▶ [What you should do]
Without changing a word, return the listing below, minus its images.

▶ [Source data]
--------------------
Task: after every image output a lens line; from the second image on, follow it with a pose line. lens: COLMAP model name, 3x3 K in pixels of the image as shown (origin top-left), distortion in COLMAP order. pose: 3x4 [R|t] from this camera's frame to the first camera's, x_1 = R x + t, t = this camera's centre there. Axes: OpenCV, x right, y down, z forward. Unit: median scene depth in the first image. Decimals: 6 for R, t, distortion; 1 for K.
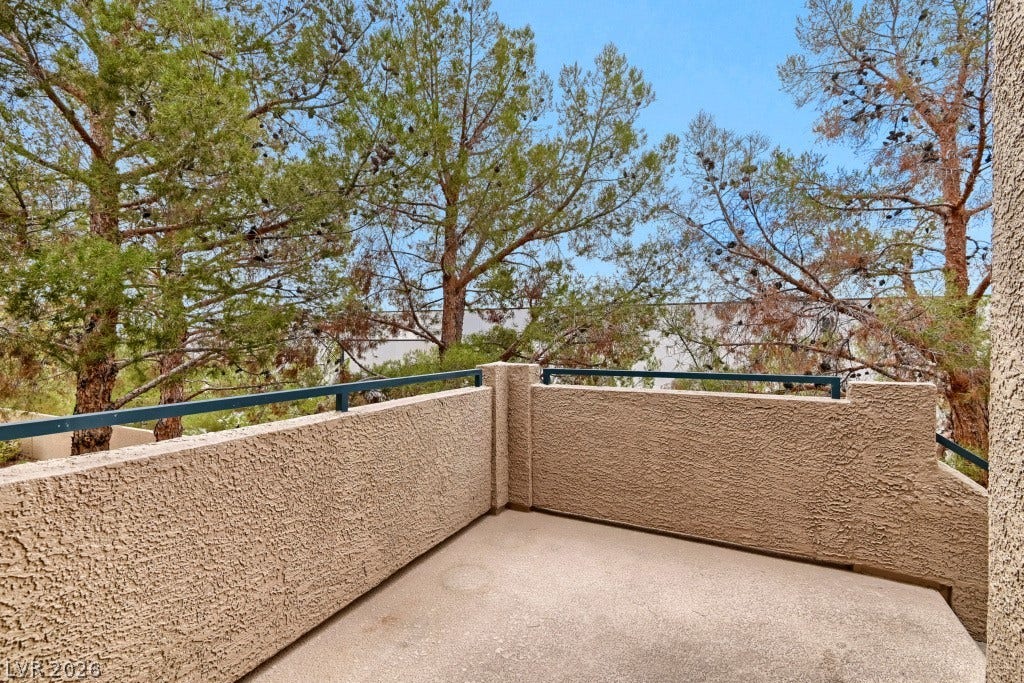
lens RADIAL K [[468.6, 0, 511.1], [0, 468.6, 338.8], [0, 0, 1]] dist [0.037698, -0.027274]
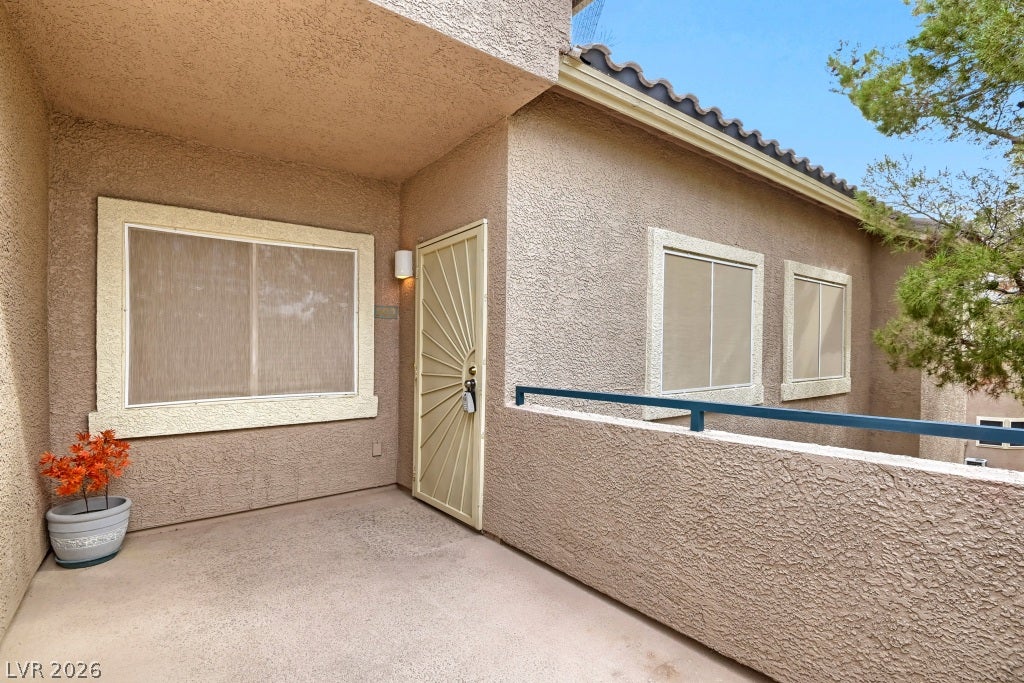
lens RADIAL K [[468.6, 0, 511.1], [0, 468.6, 338.8], [0, 0, 1]] dist [0.037698, -0.027274]
pose [[-0.422345, -0.014277, -0.906323, 0.683327], [0.003169, 0.999847, -0.017227, -0.013384], [0.906430, -0.010147, -0.422235, 1.121559]]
--------------------
▶ [Response area]
Task: after every image output a lens line; from the second image on, follow it with a pose line. lens: COLMAP model name, 3x3 K in pixels of the image as shown (origin top-left), distortion in COLMAP order. pose: 3x4 [R|t] from this camera's frame to the first camera's, x_1 = R x + t, t = this camera's centre there. Axes: OpenCV, x right, y down, z forward. Unit: median scene depth in the first image. Decimals: 6 for R, t, distortion; 1 for K.
lens RADIAL K [[468.6, 0, 511.1], [0, 468.6, 338.8], [0, 0, 1]] dist [0.037698, -0.027274]
lens RADIAL K [[468.6, 0, 511.1], [0, 468.6, 338.8], [0, 0, 1]] dist [0.037698, -0.027274]
pose [[-0.422345, -0.014277, -0.906323, 0.683327], [0.003169, 0.999847, -0.017227, -0.013384], [0.906430, -0.010147, -0.422235, 1.121559]]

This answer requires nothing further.